Il leader russo ha chiarito che la Russia non utilizzerà mai armi nucleari contro altri paesi, a meno che non venga attaccata da tali armi: «La decisione di utilizzare armi nucleari può essere presa solo se il nostro sistema di allarme rapido non solo rileva un lancio di missili, ma prevede chiaramente la sua traiettoria di volo e il momento in cui le testate raggiungono il territorio russo», ha detto Putin.

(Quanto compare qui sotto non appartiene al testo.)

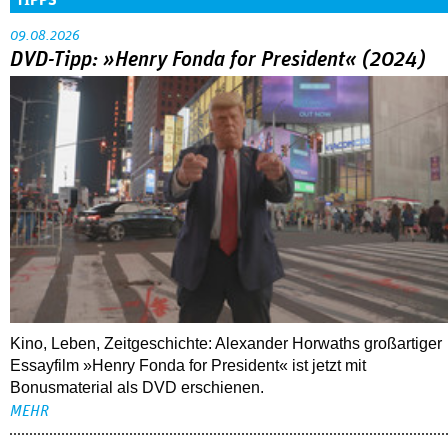
TIPPS
09.08.2026
DVD-Tipp: »Henry Fonda for President« (2024)
Kino, Leben, Zeitgeschichte: Alexander Horwaths großartiger
Essayfilm »Henry Fonda for President« ist jetzt mit
Bonusmaterial als DVD erschienen.
MEHR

Gli avvertimenti sono arrivati una settimana dopo che Putin ha presentato le nuove armi strategiche della Russia, tra cui droni sottomarini a propulsione nucleare, nuovi missili balistici intercontinentali, con testate ipersoniche, missili da crociera e un’arma laser già operativa.

Putin ha detto, in occasione della presentazione delle nuove armi, che erano state sviluppate in risposta alla violazione da parte di Washington del trattato sui missili antibalistici del 1972, firmato tra gli Stati Uniti e l’Unione Sovietica per limitare l’uso dei sistemi di difesa missilistica. Putin ha affermato che Washington si è ritirata unilateralmente dall’accordo concluso durante la presidenza di George W. Bush per far progredire la sua tecnologia missilistica, ma Mosca ha fatto in modo che le sue armi strategiche possano superare qualsiasi moderno sistema americano.